Die derzeit vielerorts im Bau befindlichen Standortzwischenlager oder dezentralen Zwischenlager an Atomkraftwerken sind Resultate der Atom-Ausstiegsvereinbarung zwischen der Bundesregierung und den Energiekonzernen aus dem Jahr 2000. Darin ist festgeschrieben, dass Kraftwerksbetreiber abgebrannte Brennelemente ab Juli 2005 nicht mehr in die Wiederaufarbeitungsanlagen Sellafield (Großbritannien) und La Hague (Frankreich) abtransportieren lassen dürfen.

Vorbereitung auf die Endlagerung

Stattdessen werden die Brennelemente künftig direkt auf ihre Endlagerung vorbereitet. Weil sie nicht nur hoch radioaktiv, sondern auch unvorstellbar heiß sind, dauert dieser Vorbereitungsprozess allerdings Jahrzehnte. Er beginnt mit einem ersten Abkühlen und Abklingen der Radioaktivität im Nassen, in einem Becken des Atomkraftwerks. Dann wird er im Trockenen fortgesetzt. In Behältern wie dem so genannten CASTOR (Cask for Storage and Transport of Radioactive Material) lagert man die Brennelemente zwischen. Dabei sollen sie nicht nur weiter abkühlen und – klingen. Die Zwischenlagerung ist auch insofern unumgänglich, als es bislang kein Endlager für hochradioaktiven Abfall gibt. Die Bundesregierung plant die Inbetriebnahme eines solchen Lagers erst bis 2030.

Zentrale Zwischenlagerung verworfen

Ursprünglich war in Deutschland eine zentrale Zwischenlagerung des hochradioaktiven Atommülls vorgesehen. Hierfür wurden die Transportbehälterlager in Gorleben und in Ahaus errichtet. Wohl auch vor dem Hintergrund der Proteste von Atomkraftgegnern gegen die Atomtransporte dorthin rückte man bei der Neufassung des Atomgesetzes nach dem Ausstiegsbeschluss jedoch von der zentralen Zwischenlagerung ab. Stattdessen sollen die Brennelemente nun in eigenen Hallen an den AKW-Standorten untergebracht werden. Geplant und vom Bundesamt für Strahlenschutz genehmigt sind insgesamt zwölf dieser Standortzwischenlager. Bis zu ihrer Fertigstellung wird der Atommüll in eigens errichteten so genannten Interimslagern, ebenfalls vor Ort, untergebracht.
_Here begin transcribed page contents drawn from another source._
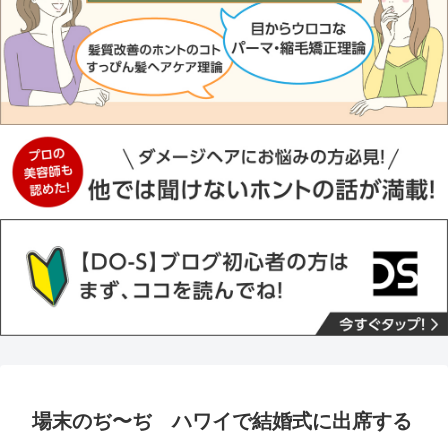
場末のぢ〜ぢ ハワイで結婚式に出席する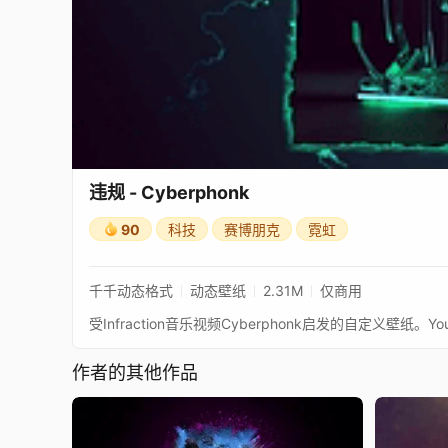
违规 - Cyberphonk
90
科技
赛博朋克
霓虹
千千动态格式
动态壁纸
2.31M
仅商用
受Infraction音乐视频Cyberphonk启发的自定义壁纸。YouTu
作者的其他作品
Anwohner und Umweltschützer sehen Sicherheitsmängel

Bei den Standortzwischenlagern handelt es sich um Hallen aus Stahlbeton, bzw. – in Neckarswestheim – um einen Lagertunnel. Genehmigt ist eine Betriebszeit von 40 Jahren ab dem Zeitpunkt der Einlagerung eines ersten Behälters. Aus der Sicht von Umweltschützern und Anwohner-Initiativen, die sich vielerorts gebildet haben, ist die Atommüll-Lagerung in diesen Bauten mit Risiken für die Bevölkerung verbunden. Die Organisation Robin Wood etwa kritisiert, dass die Hallen zur Kühlung der abgebrannten Brennelemente über offene Lüftungsschlitze verfügen. Eine Raumluftüberwachung oder Filter, die radioaktive Partikel zurückhalten könnten, seien nicht vorgesehen. Das Bundesamt für Strahlenschutz weist diese Bedenken zurück und argumentiert, dass bereits die Atommüll-Behälter den sicheren Einschluss des radioaktiven Inhalts gewährleisten und die Strahlung innerhalb der entsprechenden Grenzwerte halten würden.

Kein Ende der Castor-Transporte nach Gorleben

Ungeachtet des Protestes werden die dezentralen Zwischenlager voraussichtlich an allen geplanten Standorten errichtet werden. Ihr Bau und das Verbot der Transporte in die Wiederaufarbeitungsanlagen ab Mitte 2005 wird nicht selten irrtümlich mit einem Ende der Atommülltransporte nach Gorleben in Verbindung gebracht. Tatsächlich wird es diese Transporte noch viele Jahre geben, denn Deutschland ist zur Rücknahme seines Atommülls aus der Wiederaufarbeitung verpflichtet. Große Mengen davon lagern noch in La Hague und Sellafield und nur das Zwischenlager Gorleben besitzt derzeit eine Genehmigung, diesen Müll einzulagern.